The Black Hole in The Cost of Healthcare: Big Pharma and Transparency

It’s no secret that Big Pharma has been providing doctors with special perks in return for prescribing their products. This has been going on for ages. But to get a better grip on why the costs of healthcare have been increasing dramatically we need to understand about the massive networks that Big Pharma is involved in. Believe it or not, Big Pharma is connected to everything. The AMA, the FDA, the financial markets/big business, the insurance industry, law and politics; these are all affected by Big Pharma.

Recently it was reported that there are more Americans addicted to prescription drugs than illegal drugs. An article in The New York Times stated that ‘An analysis of autopsies in 2007 released this week by the Florida Medical Examiners Commission found that the rate of deaths caused by prescription drugs was three times the rate of deaths caused by all illicit drugs combined.’ That’s a pretty hefty number. I know quite a few people who became addicted to prescription drugs. Some said tranquilizers and painkillers were harder to quit than illegal drugs. Prescription pain killers have become the ‘new heroin’, and are increasingly becoming a major problem in the school system.

Not only are the doctors getting ‘perks’ from the drug companies, but the professors and the research facilities of major universities have been the recipient of ‘special benefits’ as well. Recently ‘three influential psychiatrists from Harvard Medical School seem to have been caught with their hands in the drug-laced cookie jar, and now they’re in big trouble. Two days after it was alleged that the three doctors failed to report a collective $4.2 million in payments from pharmaceutical companies, Harvard and the affiliated Massachusetts General Hospital have launched an investigation into the doctors’ behavior.’ Big Pharma = Big Money.
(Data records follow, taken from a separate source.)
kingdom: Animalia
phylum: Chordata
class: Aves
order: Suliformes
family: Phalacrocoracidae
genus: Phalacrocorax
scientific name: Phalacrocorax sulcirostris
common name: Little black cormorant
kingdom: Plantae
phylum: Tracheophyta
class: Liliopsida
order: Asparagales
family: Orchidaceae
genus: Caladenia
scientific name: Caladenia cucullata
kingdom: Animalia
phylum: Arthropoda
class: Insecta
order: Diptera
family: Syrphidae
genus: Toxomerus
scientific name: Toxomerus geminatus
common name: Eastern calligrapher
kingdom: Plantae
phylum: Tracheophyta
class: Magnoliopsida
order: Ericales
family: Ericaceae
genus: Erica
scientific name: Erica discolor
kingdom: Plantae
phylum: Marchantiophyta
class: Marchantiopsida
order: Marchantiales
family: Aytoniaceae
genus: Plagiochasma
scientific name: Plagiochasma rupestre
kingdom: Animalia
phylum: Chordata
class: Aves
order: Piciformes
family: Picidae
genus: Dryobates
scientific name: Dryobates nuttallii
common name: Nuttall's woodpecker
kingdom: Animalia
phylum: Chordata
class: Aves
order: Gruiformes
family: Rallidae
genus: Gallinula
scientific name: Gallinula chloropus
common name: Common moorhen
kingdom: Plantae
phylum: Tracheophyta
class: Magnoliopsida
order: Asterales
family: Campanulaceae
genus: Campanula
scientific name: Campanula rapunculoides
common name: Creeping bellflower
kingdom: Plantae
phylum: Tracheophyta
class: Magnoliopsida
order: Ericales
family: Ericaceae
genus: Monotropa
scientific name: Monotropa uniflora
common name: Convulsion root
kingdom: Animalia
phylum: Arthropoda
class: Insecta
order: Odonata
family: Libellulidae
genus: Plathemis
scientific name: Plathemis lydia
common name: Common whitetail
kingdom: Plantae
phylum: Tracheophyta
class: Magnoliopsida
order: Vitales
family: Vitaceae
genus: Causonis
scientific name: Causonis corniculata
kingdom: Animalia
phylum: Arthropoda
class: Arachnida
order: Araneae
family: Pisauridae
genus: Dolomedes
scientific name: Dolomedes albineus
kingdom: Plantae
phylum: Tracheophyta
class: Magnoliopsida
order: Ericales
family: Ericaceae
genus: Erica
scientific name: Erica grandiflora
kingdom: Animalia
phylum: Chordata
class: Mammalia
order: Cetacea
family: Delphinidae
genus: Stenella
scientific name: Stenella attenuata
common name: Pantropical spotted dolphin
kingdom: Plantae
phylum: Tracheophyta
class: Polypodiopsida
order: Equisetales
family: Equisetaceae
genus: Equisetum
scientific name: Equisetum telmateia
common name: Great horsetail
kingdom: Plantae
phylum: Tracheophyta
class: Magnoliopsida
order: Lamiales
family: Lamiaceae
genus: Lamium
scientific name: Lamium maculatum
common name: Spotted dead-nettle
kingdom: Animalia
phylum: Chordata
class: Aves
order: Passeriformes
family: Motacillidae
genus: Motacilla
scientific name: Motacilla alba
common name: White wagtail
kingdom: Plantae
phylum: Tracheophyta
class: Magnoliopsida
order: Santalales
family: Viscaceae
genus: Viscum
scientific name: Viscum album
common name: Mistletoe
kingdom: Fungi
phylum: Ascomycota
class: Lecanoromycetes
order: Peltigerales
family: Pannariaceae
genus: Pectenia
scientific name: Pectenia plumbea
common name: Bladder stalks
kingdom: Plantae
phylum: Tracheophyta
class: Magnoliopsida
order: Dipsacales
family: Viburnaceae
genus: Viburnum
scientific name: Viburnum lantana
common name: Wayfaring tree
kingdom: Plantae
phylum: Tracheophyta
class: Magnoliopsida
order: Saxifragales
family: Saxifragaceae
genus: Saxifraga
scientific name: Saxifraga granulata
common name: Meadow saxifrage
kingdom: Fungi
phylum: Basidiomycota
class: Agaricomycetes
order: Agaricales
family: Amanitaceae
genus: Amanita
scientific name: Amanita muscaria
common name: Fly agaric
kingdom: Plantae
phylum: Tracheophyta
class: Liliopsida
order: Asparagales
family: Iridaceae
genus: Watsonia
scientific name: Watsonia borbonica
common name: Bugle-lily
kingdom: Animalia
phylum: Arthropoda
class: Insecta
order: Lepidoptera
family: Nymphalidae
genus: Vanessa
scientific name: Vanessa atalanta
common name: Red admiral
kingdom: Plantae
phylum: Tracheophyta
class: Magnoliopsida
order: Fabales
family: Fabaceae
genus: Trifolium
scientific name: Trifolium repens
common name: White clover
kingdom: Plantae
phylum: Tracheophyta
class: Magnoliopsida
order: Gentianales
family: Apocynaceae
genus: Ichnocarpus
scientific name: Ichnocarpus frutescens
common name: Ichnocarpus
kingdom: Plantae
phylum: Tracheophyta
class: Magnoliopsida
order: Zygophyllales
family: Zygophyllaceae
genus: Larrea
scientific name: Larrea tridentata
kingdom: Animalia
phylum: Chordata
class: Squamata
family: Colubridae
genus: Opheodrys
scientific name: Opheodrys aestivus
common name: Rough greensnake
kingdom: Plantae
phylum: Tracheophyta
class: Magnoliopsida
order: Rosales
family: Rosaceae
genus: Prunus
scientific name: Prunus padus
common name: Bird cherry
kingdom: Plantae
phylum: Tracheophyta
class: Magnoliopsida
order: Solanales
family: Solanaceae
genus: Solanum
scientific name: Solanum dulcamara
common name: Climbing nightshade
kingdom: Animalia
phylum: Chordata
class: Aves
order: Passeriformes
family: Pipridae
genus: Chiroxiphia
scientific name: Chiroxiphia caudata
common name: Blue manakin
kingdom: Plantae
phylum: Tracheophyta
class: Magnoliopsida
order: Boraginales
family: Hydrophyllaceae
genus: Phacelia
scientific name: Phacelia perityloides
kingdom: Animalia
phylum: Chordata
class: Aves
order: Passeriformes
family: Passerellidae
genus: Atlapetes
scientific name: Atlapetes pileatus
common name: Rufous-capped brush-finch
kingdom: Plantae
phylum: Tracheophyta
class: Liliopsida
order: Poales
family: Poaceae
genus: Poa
Let me just state for the record that I think research and development in pharmaceuticals is an important factor in saving lives. Not all prescription drugs are addictive or deadly. Many are necessary to keep people alive. But let me also state that many side effects from certain drugs are not discovered until many years later. This can be a ‘Catch-22′. Also more money is spent on advertising than on R&D. In an article by Science Daily it was reported that ‘the U.S. pharmaceutical industry spent 24.4% of the sales dollar on promotion, versus 13.4% for research and development, as a percentage of US domestic sales of US$235.4 billion.’ Instead of prolonging or enhancing life, getting the word out about their products is of priority.

Senator Charles Grassley (R-Iowa) is proposing legislation for reporting any payments over $500 paid by pharmaceutical companies to doctors or academic research to be on public record. ‘If they are being paid, it ought to be reported,’ said Sen. Charles Grassley, R-Iowa. Grassley is also looking at the money drug companies pay doctors for academic research. He is investigating some 20 top medical schools – including Harvard, Stanford and the University of Cincinnati, for under-reporting the income top researchers are getting from the drug industry. Grassley wants to learn if the money is influencing research.”

I think transparency on this is issue is way overdue. When the absurd ‘war on illegal drugs’ becomes part of a cover for the pharmaceutical companies’ desire to line their pockets, then something needs to be done.

(References: Discover Magazine-”Psychiatrists Who Hid Big Pharma Money Now Face Inquiry”, New York Times-”Legal Drugs Kill Far More Than Illegal”, Science Daily-”Big Pharma Spends More on Advertising Than Research and Development, Study Finds”, Weeks MD “Are Perks Compromising MD Ethics?”, The Providence Journal- “CVS Trial: Celona Tells of Becoming Point Man For CVS” , Campus Progress-” A New Kind Of Addiction”, Wired-”Prescription Drugs: Rock’s New Coke and Heroin?” and a h/t to Dr. Peter Rost’s Pharma Law Blog.)

2 Comments

  1. This was a really beautiful post, man, lots of MEAT…you transcended the blog format in a big way with this one. Thank you.

  2. I appreciate the feedback, Justin. Recently, there’s been more news to add to this:

    “More than 900 cases alleging that government contractors and drugmakers have defrauded taxpayers out of billions of dollars are languishing in a backlog that has built up over the past decade because the Justice Department cannot keep pace with the surge in charges brought by whistle-blowers, according to lawyers involved in the disputes.”